ASSIGNED TASK ▸ Could you express the listing as a JSON list of strings, one per line with blank lines omitted, starting at its first line and going on through the line that contains "383.6], [0, 0, 1]] dist [0.047629, -0.044514]"? Leave the pictures out of the answer.

DATASET CONTENT ▸
-- Opening Marker --
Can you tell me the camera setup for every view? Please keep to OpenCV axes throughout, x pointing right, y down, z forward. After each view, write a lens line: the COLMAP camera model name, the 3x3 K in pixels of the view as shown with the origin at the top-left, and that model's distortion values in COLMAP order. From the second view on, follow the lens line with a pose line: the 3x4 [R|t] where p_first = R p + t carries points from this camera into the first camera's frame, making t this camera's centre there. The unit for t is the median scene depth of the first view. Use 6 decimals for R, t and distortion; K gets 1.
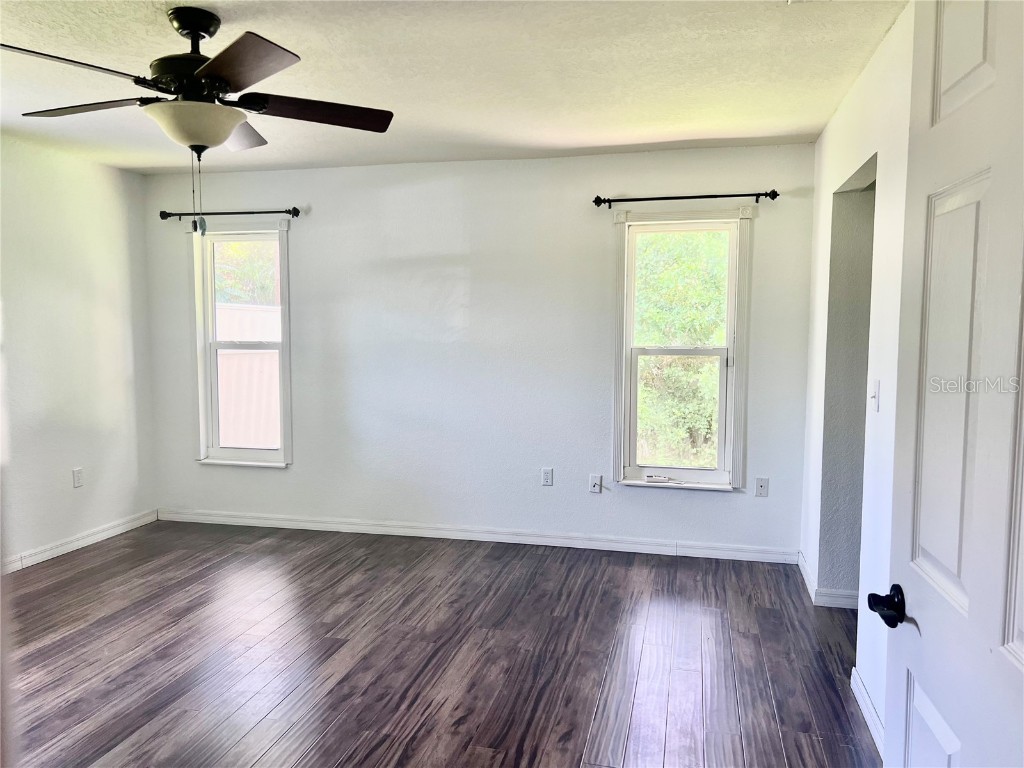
lens RADIAL K [[772.1, 0, 509.7], [0, 772.1, 386.0], [0, 0, 1]] dist [0.047629, -0.044514]
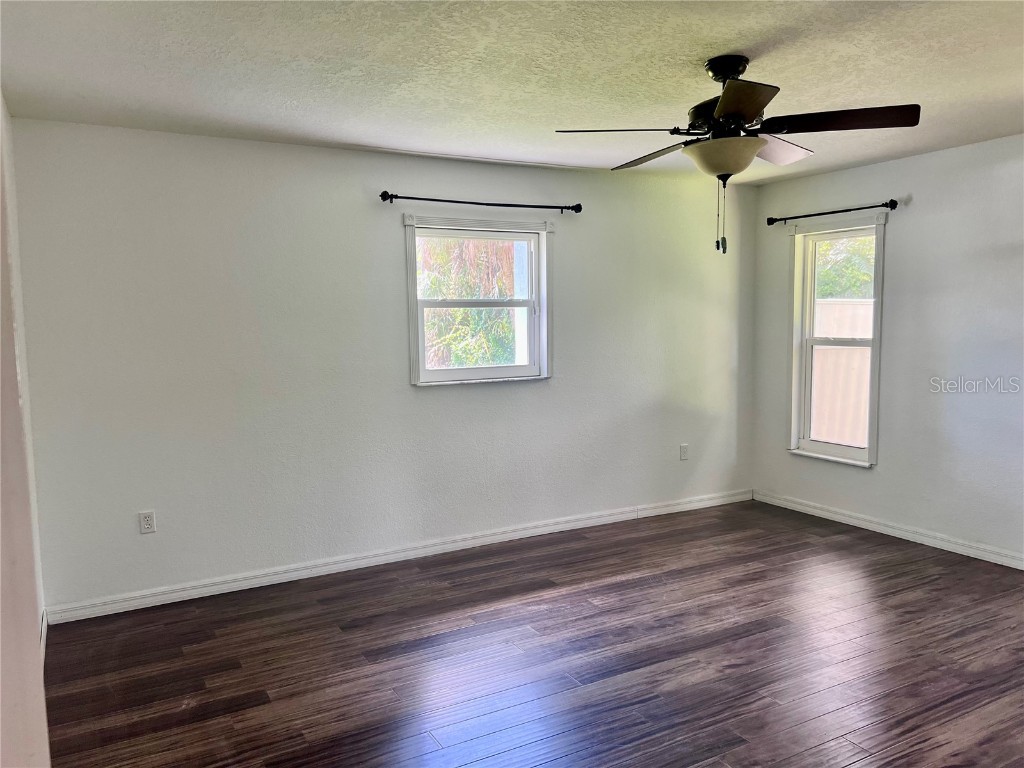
lens RADIAL K [[772.1, 0, 510.6], [0, 772.1, 383.6], [0, 0, 1]] dist [0.047629, -0.044514]
pose [[0.682048, 0.054348, -0.729285, 0.138723], [-0.045165, 0.998462, 0.032167, -0.014593], [0.729912, 0.010998, 0.683453, -0.002761]]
-- Closing Marker --
REPLY TO THE TASK ▸
[
  "Can you tell me the camera setup for every view? Please keep to OpenCV axes throughout, x pointing right, y down, z forward. After each view, write a lens line: the COLMAP camera model name, the 3x3 K in pixels of the view as shown with the origin at the top-left, and that model's distortion values in COLMAP order. From the second view on, follow the lens line with a pose line: the 3x4 [R|t] where p_first = R p + t carries points from this camera into the first camera's frame, making t this camera's centre there. The unit for t is the median scene depth of the first view. Use 6 decimals for R, t and distortion; K gets 1.",
  "lens RADIAL K [[772.1, 0, 509.7], [0, 772.1, 386.0], [0, 0, 1]] dist [0.047629, -0.044514]",
  "lens RADIAL K [[772.1, 0, 510.6], [0, 772.1, 383.6], [0, 0, 1]] dist [0.047629, -0.044514]"
]